I quickly learned that it rendered me unable to perform my job adequately and added more stress to the situation.

It happens, it’s human. But excusing yourself if you can and getting your grip back is what’s expected.
 
  • #7
I am so sorry for your loss. I don't have ME experience but her reaction is odd. I can understand if she wanted to preserve any evidence and not make a determination until she examined him further. Her crying is more of a burden for a grieving family.
 
  • #8
I'm so very sorry for your loss.

I think that the was crying was very unprofessional. I do agree that it is best to hold another picture in your mind of your loved one though. My mom died in hospice and they gave me some time with her, since I wasn't there when it happened. It took me years and years to get that out of my head.

I would address the crying with her office. That's just not good at all. And really kinda weird, too.

Again, my condolences. xo
 
  • #9
I spoke with the ME's office. It sounds like she cries a lot at every case. Up until now they have not had a family call in a complaint. I will be contacted by the head person after the holidays to be interviewed more fully. The supervisor that called me back today acknowledged that the way things were handled were questionable and it appears to me that at least this supervisor is uncomfortable with this particular ME's bedside manner so to speak. She thinks all of the crying is inappropriate and she also finds it in appropriate that his ME is always referencing herself as a mother. She said that 14 out of the 15 ME's they have would have definitely let us see our loved one. Of course, they would not have allowed us to view him hanging. She said they would have put him on the gurney and brought him up to the main floor and would have had his head, torso, arms and hands open to us. They would have usually used a scarf or something to drape over his neck but but that nothing in the report led her to believe that he should not have been able to be viewed and prayed with. She seemed incredulous that the ME forbade us from seeing him at all, that she told us no. That it was not just strongly suggested not to.

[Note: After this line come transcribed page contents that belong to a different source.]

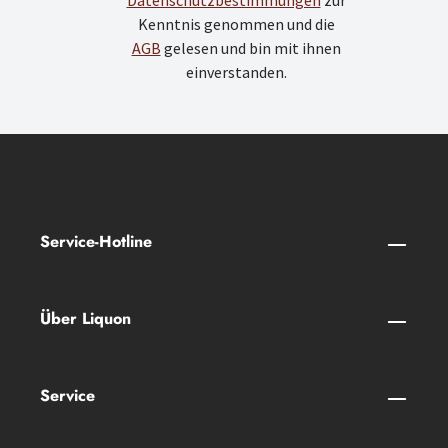
Datenschutzbestimmungen
zur
Kenntnis genommen und die
AGB
gelesen und bin mit ihnen
einverstanden.
Service-Hotline
Über Liquon
Service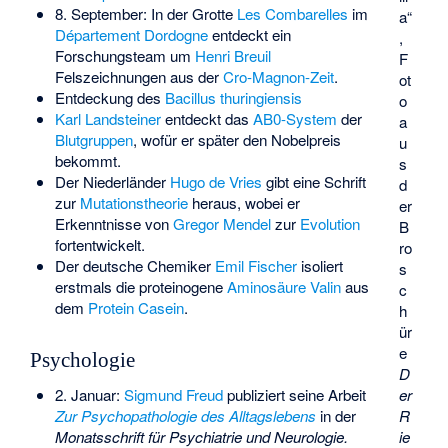
8. September: In der Grotte
Les Combarelles
im
a“
Département Dordogne
entdeckt ein
,
Forschungsteam um
Henri Breuil
F
Felszeichnungen aus der
Cro-Magnon-Zeit
.
ot
Entdeckung des
Bacillus thuringiensis
o
Karl Landsteiner
entdeckt das
AB0-System
der
a
Blutgruppen
, wofür er später den Nobelpreis
u
bekommt.
s
Der Niederländer
Hugo de Vries
gibt eine Schrift
d
zur
Mutationstheorie
heraus, wobei er
er
Erkenntnisse von
Gregor Mendel
zur
Evolution
B
fortentwickelt.
ro
Der deutsche Chemiker
Emil Fischer
isoliert
s
erstmals die proteinogene
Aminosäure
Valin
aus
c
dem
Protein
Casein
.
h
ür
e
Psychologie
D
2. Januar:
Sigmund Freud
publiziert seine Arbeit
er
Zur Psychopathologie des Alltagslebens
in der
R
Monatsschrift für Psychiatrie und Neurologie.
ie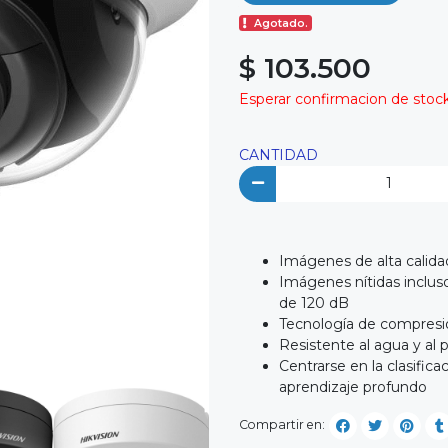
Agotado.
$ 103.500
Esperar confirmacion de stock 
CANTIDAD
Imágenes de alta calida
Imágenes nítidas inclus
de 120 dB
Tecnología de compresió
Resistente al agua y al 
Centrarse en la clasific
aprendizaje profundo
Compartir en: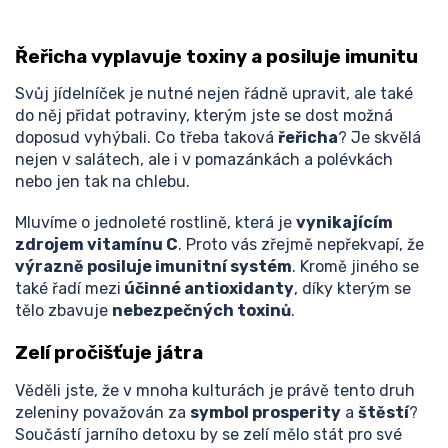
Řeřicha vyplavuje toxiny a posiluje imunitu
Svůj jídelníček je nutné nejen řádně upravit, ale také
do něj přidat potraviny, kterým jste se dost možná
doposud vyhýbali. Co třeba taková
řeřicha
? Je skvělá
nejen v salátech, ale i v pomazánkách a polévkách
nebo jen tak na chlebu.
Mluvíme o jednoleté rostlině, která je
vynikajícím
zdrojem vitamínu C
. Proto vás zřejmě nepřekvapí, že
výrazně posiluje imunitní systém
. Kromě jiného se
také řadí mezi
účinné antioxidanty
, díky kterým se
tělo zbavuje
nebezpečných toxinů
.
Zelí pročišťuje játra
Věděli jste, že v mnoha kulturách je právě tento druh
zeleniny považován za
symbol prosperity
a
štěstí
?
Součástí jarního detoxu by se zelí mělo stát pro své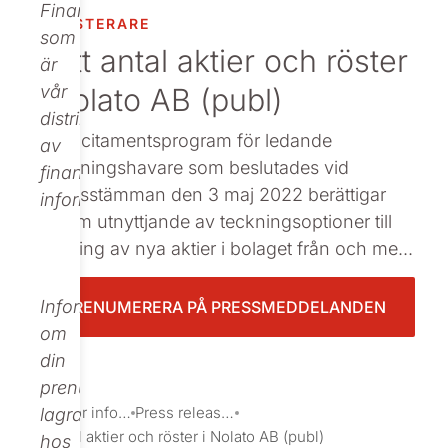
Finance,
INVESTERARE
Beställ tryckt
som
Nytt antal aktier och röster
är
i Nolato AB (publ)
vår
distributör
Det incitamentsprogram för ledande
av
befattningshavare som beslutades vid
finansiell
bolagsstämman den 3 maj 2022 berättigar
information.
genom utnyttjande av teckningsoptioner till
teckning av nya aktier i bolaget från och me...
Informationen
PRENUMERERA PÅ PRESSMEDDELANDEN
om
din
prenumeration
Investor information
Press releases
lagras
Nytt antal aktier och röster i Nolato AB (publ)
hos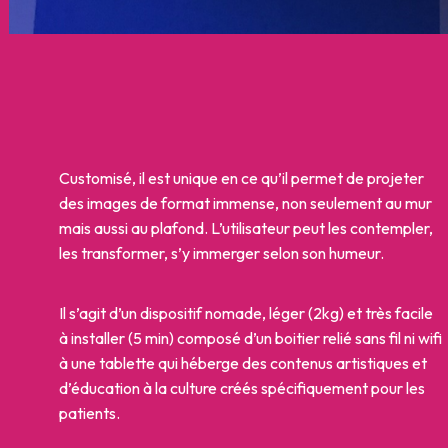
Customisé, il est unique en ce qu’il permet de projeter
des images de format immense, non seulement au mur
mais aussi au plafond. L’utilisateur peut les contempler,
les transformer, s’y immerger selon son humeur.
Il s’agit d’un dispositif nomade, léger (2kg) et très facile
à installer (5 min) composé d’un boitier relié sans fil ni wifi
à une tablette qui héberge des contenus artistiques et
d’éducation à la culture créés spécifiquement pour les
patients.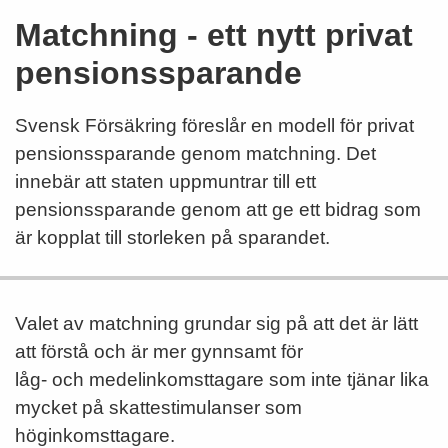
Matchning - ett nytt privat
pensionssparande
Svensk Försäkring föreslår en modell för privat
pensionssparande genom matchning. Det
innebär att staten uppmuntrar till ett
pensionssparande genom att ge ett bidrag som
är kopplat till storleken på sparandet.
Valet av matchning grundar sig på att det är lätt
att förstå och är mer gynnsamt för
låg- och medelinkomsttagare som inte tjänar lika
mycket på skattestimulanser som
höginkomsttagare.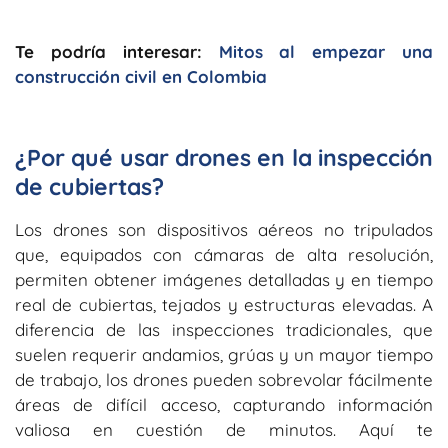
Te podría interesar:
Mitos al empezar una
construcción civil en Colombia
¿Por qué usar drones en la inspección
de cubiertas?
Los drones son dispositivos aéreos no tripulados
que, equipados con cámaras de alta resolución,
permiten obtener imágenes detalladas y en tiempo
real de cubiertas, tejados y estructuras elevadas. A
diferencia de las inspecciones tradicionales, que
suelen requerir andamios, grúas y un mayor tiempo
de trabajo, los drones pueden sobrevolar fácilmente
áreas de difícil acceso, capturando información
valiosa en cuestión de minutos. Aquí te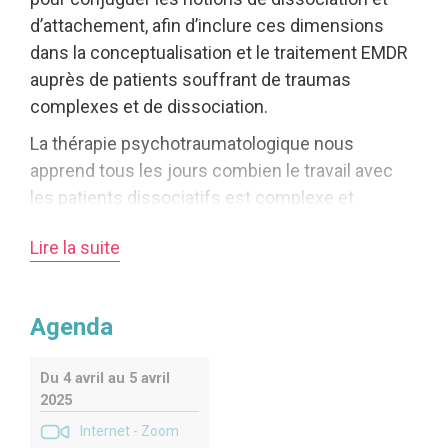
d’attachement, afin d’inclure ces dimensions
dans la conceptualisation et le traitement EMDR
auprès de patients souffrant de traumas
complexes et de dissociation.
La thérapie psychotraumatologique nous
apprend tous les jours combien le travail avec
les patients dissociatifs est complexe et
présente de nombreux défis pour le thérapeute
Lire la suite
et pour le patient. Ce travail thérapeutique
nécessite une compréhension et une intégration
élargie des concepts en lien avec une mise en
Agenda
pratique à la fois rigoureuse et adaptative face à
ces patients.
Du 4 avril au 5 avril
L’objectif de ces deux journées est d’approfondir
2025
la réflexion et les pistes en conjuguant la
Internet - Zoom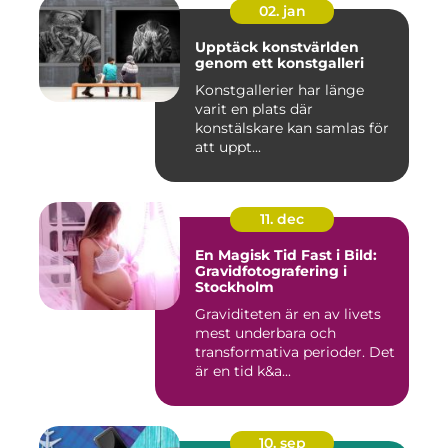
02. jan
Upptäck konstvärlden
genom ett konstgalleri
Konstgallerier har länge
varit en plats där
konstälskare kan samlas för
att uppt...
11. dec
En Magisk Tid Fast i Bild:
Gravidfotografering i
Stockholm
Graviditeten är en av livets
mest underbara och
transformativa perioder. Det
är en tid k&a...
10. sep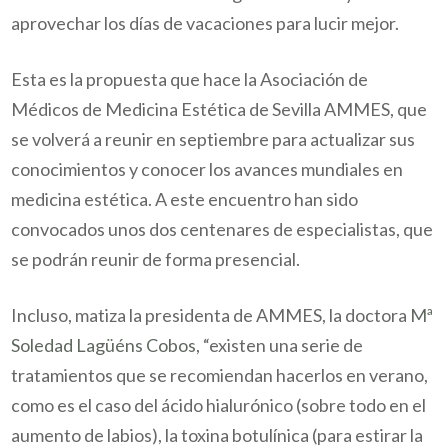
aprovechar los días de vacaciones para lucir mejor.
Esta es la propuesta que hace la Asociación de
Médicos de Medicina Estética de Sevilla AMMES, que
se volverá a reunir en septiembre para actualizar sus
conocimientos y conocer los avances mundiales en
medicina estética. A este encuentro han sido
convocados unos dos centenares de especialistas, que
se podrán reunir de forma presencial.
Incluso, matiza la presidenta de AMMES, la doctora
Mª
Soledad Lagüéns Cobos
, “existen una serie de
tratamientos que se recomiendan hacerlos en verano,
como es el caso del ácido hialurónico (sobre todo en el
aumento de labios), la toxina botulínica (para estirar la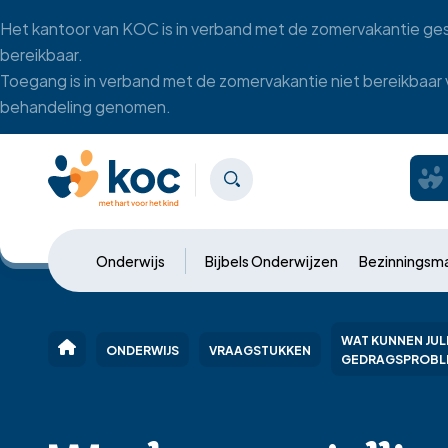
Het kantoor van KOC is in verband met de zomervakantie gesl
bereikbaar.
Toegang is in verband met de zomervakantie niet bereikbaar
behandeling genomen.
Onderwijs
Bijbels Onderwijzen
Bezinningsma
WAT KUNNEN JULL
ONDERWIJS
VRAAGSTUKKEN
GEDRAGSPROBL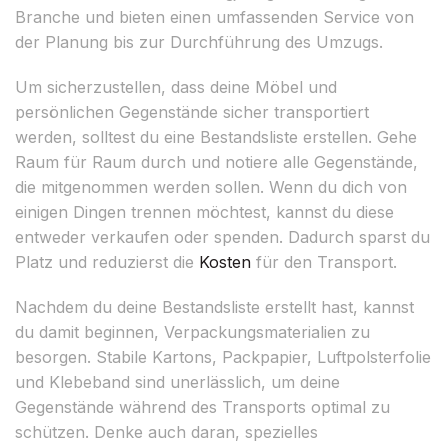
Branche und bieten einen umfassenden Service von
der Planung bis zur Durchführung des Umzugs.
Um sicherzustellen, dass deine Möbel und
persönlichen Gegenstände sicher transportiert
werden, solltest du eine Bestandsliste erstellen. Gehe
Raum für Raum durch und notiere alle Gegenstände,
die mitgenommen werden sollen. Wenn du dich von
einigen Dingen trennen möchtest, kannst du diese
entweder verkaufen oder spenden. Dadurch sparst du
Platz und reduzierst die
Kosten
für den Transport.
Nachdem du deine Bestandsliste erstellt hast, kannst
du damit beginnen, Verpackungsmaterialien zu
besorgen. Stabile Kartons, Packpapier, Luftpolsterfolie
und Klebeband sind unerlässlich, um deine
Gegenstände während des Transports optimal zu
schützen. Denke auch daran, spezielles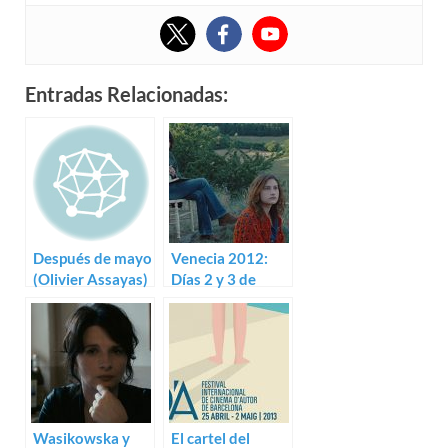
Entradas Relacionadas:
Después de mayo
Venecia 2012:
(Olivier Assayas)
Días 2 y 3 de
Septiembre
Wasikowska y
El cartel del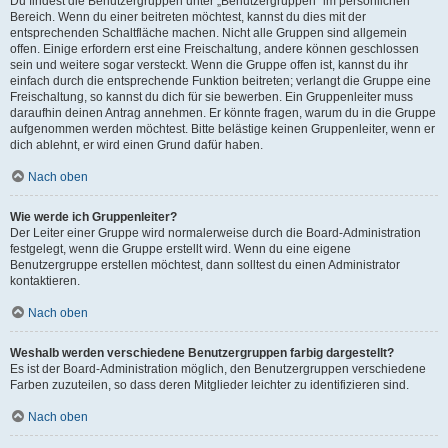
Du findest die Benutzergruppen unter „Benutzergruppen“ im persönlichen
Bereich. Wenn du einer beitreten möchtest, kannst du dies mit der
entsprechenden Schaltfläche machen. Nicht alle Gruppen sind allgemein
offen. Einige erfordern erst eine Freischaltung, andere können geschlossen
sein und weitere sogar versteckt. Wenn die Gruppe offen ist, kannst du ihr
einfach durch die entsprechende Funktion beitreten; verlangt die Gruppe eine
Freischaltung, so kannst du dich für sie bewerben. Ein Gruppenleiter muss
daraufhin deinen Antrag annehmen. Er könnte fragen, warum du in die Gruppe
aufgenommen werden möchtest. Bitte belästige keinen Gruppenleiter, wenn er
dich ablehnt, er wird einen Grund dafür haben.
Nach oben
Wie werde ich Gruppenleiter?
Der Leiter einer Gruppe wird normalerweise durch die Board-Administration
festgelegt, wenn die Gruppe erstellt wird. Wenn du eine eigene
Benutzergruppe erstellen möchtest, dann solltest du einen Administrator
kontaktieren.
Nach oben
Weshalb werden verschiedene Benutzergruppen farbig dargestellt?
Es ist der Board-Administration möglich, den Benutzergruppen verschiedene
Farben zuzuteilen, so dass deren Mitglieder leichter zu identifizieren sind.
Nach oben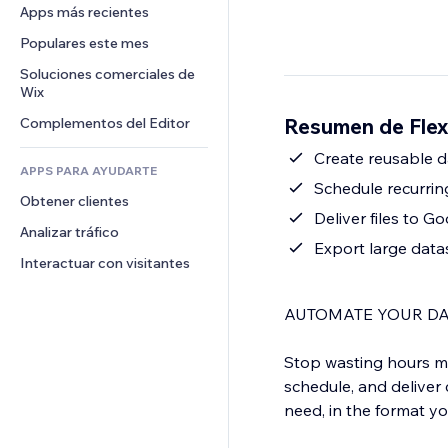
Conversión
Almacenamiento de mercancía
Apps más recientes
PDF
Efectos de imágenes
Chat
Triangulación de envíos
Compartir archivos
Populares este mes
Botones y menús
Comentarios
Precios y suscripciones
Noticias
Banners e insignias
Soluciones comerciales de 
Teléfono
Crowdfunding
Wix
Servicios de contenido
Calculadoras
Comunidad
Alimentos y bebidas
Resumen de Flexi
Complementos del Editor
Efectos de texto
Buscar
Reseñas y testimonios
Clima
Create reusable d
CRM
APPS PARA AYUDARTE
Gráficos y tablas
Schedule recurrin
Obtener clientes
Deliver files to G
Analizar tráfico
Export large data
Interactuar con visitantes
AUTOMATE YOUR DA
Stop wasting hours man
schedule, and deliver
need, in the format y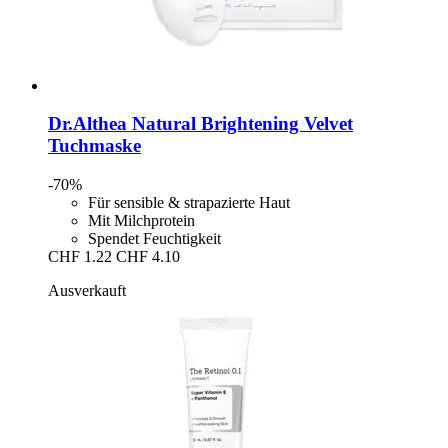
Dr.Althea
Natural Brightening Velvet
Tuchmaske
-70%
Für sensible & strapazierte Haut
Mit Milchprotein
Spendet Feuchtigkeit
CHF 1.22
CHF 4.10
Ausverkauft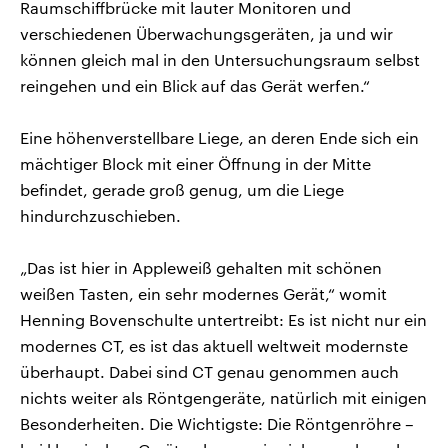
Raumschiffbrücke mit lauter Monitoren und
verschiedenen Überwachungsgeräten, ja und wir
können gleich mal in den Untersuchungsraum selbst
reingehen und ein Blick auf das Gerät werfen.“
Eine höhenverstellbare Liege, an deren Ende sich ein
mächtiger Block mit einer Öffnung in der Mitte
befindet, gerade groß genug, um die Liege
hindurchzuschieben.
„Das ist hier in Appleweiß gehalten mit schönen
weißen Tasten, ein sehr modernes Gerät,“ womit
Henning Bovenschulte untertreibt: Es ist nicht nur ein
modernes CT, es ist das aktuell weltweit modernste
überhaupt. Dabei sind CT genau genommen auch
nichts weiter als Röntgengeräte, natürlich mit einigen
Besonderheiten. Die Wichtigste: Die Röntgenröhre –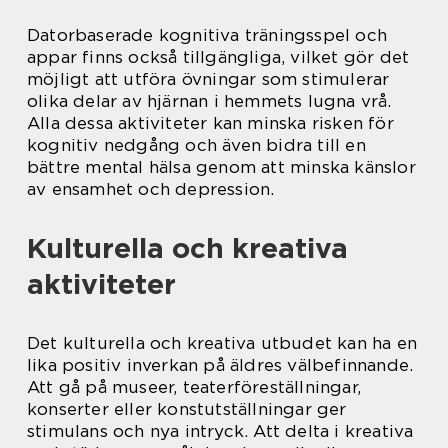
Datorbaserade kognitiva träningsspel och
appar finns också tillgängliga, vilket gör det
möjligt att utföra övningar som stimulerar
olika delar av hjärnan i hemmets lugna vrå.
Alla dessa aktiviteter kan minska risken för
kognitiv nedgång och även bidra till en
bättre mental hälsa genom att minska känslor
av ensamhet och depression.
Kulturella och kreativa
aktiviteter
Det kulturella och kreativa utbudet kan ha en
lika positiv inverkan på äldres välbefinnande.
Att gå på museer, teaterföreställningar,
konserter eller konstutställningar ger
stimulans och nya intryck. Att delta i kreativa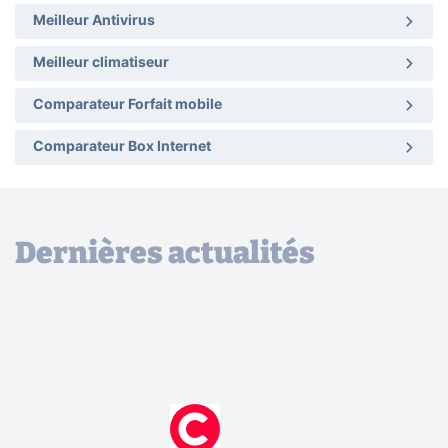
Meilleur Antivirus
Meilleur climatiseur
Comparateur Forfait mobile
Comparateur Box Internet
Dernières actualités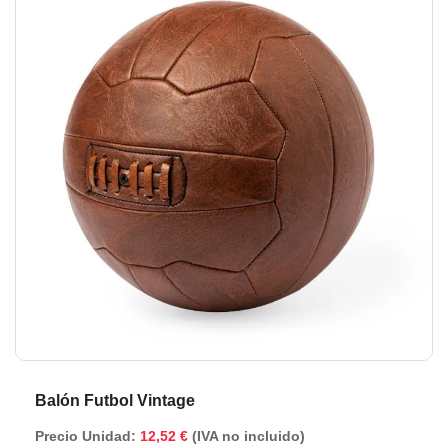
de
de
la
la
galería
ga
de
de
imágenes
im
Balón Futbol Vintage
Precio Unidad:
12,52 €
(IVA no incluido)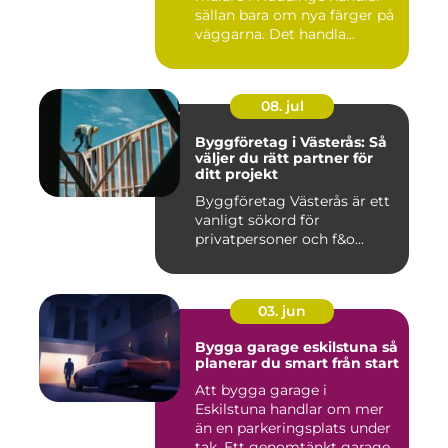
sällan bara om nya färger på
väggarna. Det handla...
08. jul
Byggföretag i Västerås: Så
väljer du rätt partner för
ditt projekt
Byggföretag Västerås är ett
vanligt sökord för
privatpersoner och f&o...
03. jun
Bygga garage eskilstuna så
planerar du smart från start
Att bygga garage i
Eskilstuna handlar om mer
än en parkeringsplats under
tak. Ett genomtänkt garage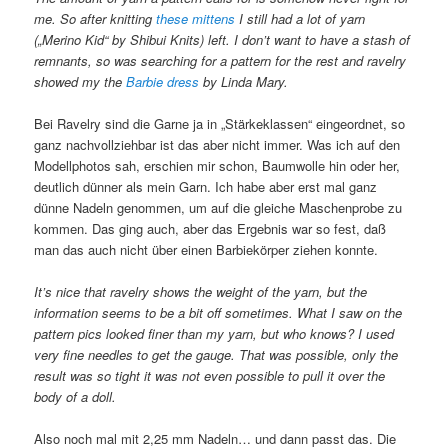
me. So after knitting
these mittens
I still had a lot of yarn
(„Merino Kid“ by Shibui Knits) left. I don’t want to have a stash of
remnants, so was searching for a pattern for the rest and ravelry
showed my the
Barbie dress
by Linda Mary.
Bei Ravelry sind die Garne ja in „Stärkeklassen“ eingeordnet, so
ganz nachvollziehbar ist das aber nicht immer. Was ich auf den
Modellphotos sah, erschien mir schon, Baumwolle hin oder her,
deutlich dünner als mein Garn. Ich habe aber erst mal ganz
dünne Nadeln genommen, um auf die gleiche Maschenprobe zu
kommen. Das ging auch, aber das Ergebnis war so fest, daß
man das auch nicht über einen Barbiekörper ziehen konnte.
It’s nice that ravelry shows the weight of the yarn, but the
information seems to be a bit off sometimes. What I saw on the
pattern pics looked finer than my yarn, but who knows? I used
very fine needles to get the gauge. That was possible, only the
result was so tight it was not even possible to pull it over the
body of a doll.
Also noch mal mit 2,25 mm Nadeln… und dann passt das. Die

The other really odd thing that happened is after really pushing back she agreed to take him out on the gurney in the body bag and put another draping over the body. She would only let us see him enclosed in the bodybag outside on the gurney in nature. And instead of keeping him right outside the back door in privacy she wheeled him to the side of the house with his head facing the street and made us pray over him there??? I would not doubt if people were watching out their windows....The ME supervisor continually seemed to be like WTF as I explained our experience.

I look forward to talking to the head of the department to hopefully prevent other grieving families to go through our experience.

When you finally get in your vehicle to leave the scene, the first words to your husband and him back to me should not be "WTF was that?" I am glad I called and was told I am not crazy and that things could have been and should have been handled much differently.